Gather every line in the records below that contains the string "GradientButton", and list each one in full.
(Data section Opens)
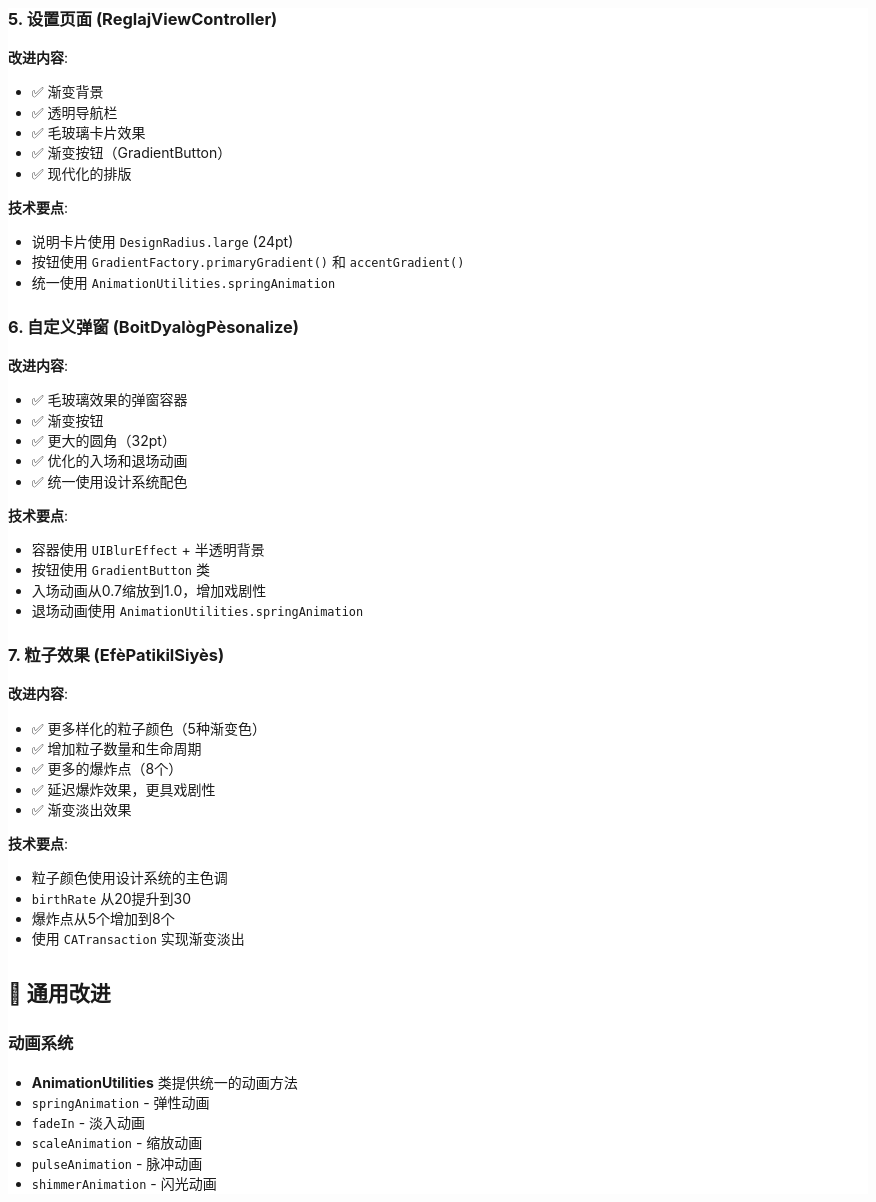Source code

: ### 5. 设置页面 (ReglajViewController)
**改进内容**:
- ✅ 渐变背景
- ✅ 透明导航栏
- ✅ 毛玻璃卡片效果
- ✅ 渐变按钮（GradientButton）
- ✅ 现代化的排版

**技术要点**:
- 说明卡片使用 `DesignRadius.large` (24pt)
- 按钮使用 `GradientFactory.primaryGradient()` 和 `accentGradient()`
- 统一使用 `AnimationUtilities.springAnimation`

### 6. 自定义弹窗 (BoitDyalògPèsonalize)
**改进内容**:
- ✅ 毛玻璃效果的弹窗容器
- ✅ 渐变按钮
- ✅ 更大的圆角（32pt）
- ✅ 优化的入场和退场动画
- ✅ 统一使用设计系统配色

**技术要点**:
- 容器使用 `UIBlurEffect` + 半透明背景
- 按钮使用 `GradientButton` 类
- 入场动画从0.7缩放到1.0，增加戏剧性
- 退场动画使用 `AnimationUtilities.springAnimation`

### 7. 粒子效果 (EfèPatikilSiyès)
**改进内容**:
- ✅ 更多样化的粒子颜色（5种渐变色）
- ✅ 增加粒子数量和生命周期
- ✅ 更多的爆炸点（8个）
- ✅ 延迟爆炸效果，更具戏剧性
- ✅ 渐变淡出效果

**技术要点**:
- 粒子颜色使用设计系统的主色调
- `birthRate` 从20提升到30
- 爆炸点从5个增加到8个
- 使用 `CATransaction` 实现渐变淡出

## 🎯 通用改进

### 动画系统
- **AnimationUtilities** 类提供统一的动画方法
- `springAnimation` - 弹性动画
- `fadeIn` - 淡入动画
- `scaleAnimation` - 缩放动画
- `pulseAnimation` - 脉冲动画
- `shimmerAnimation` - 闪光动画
(Data section Closes)
# [Written response]
- ✅ 渐变按钮（GradientButton）
- 按钮使用 `GradientButton` 类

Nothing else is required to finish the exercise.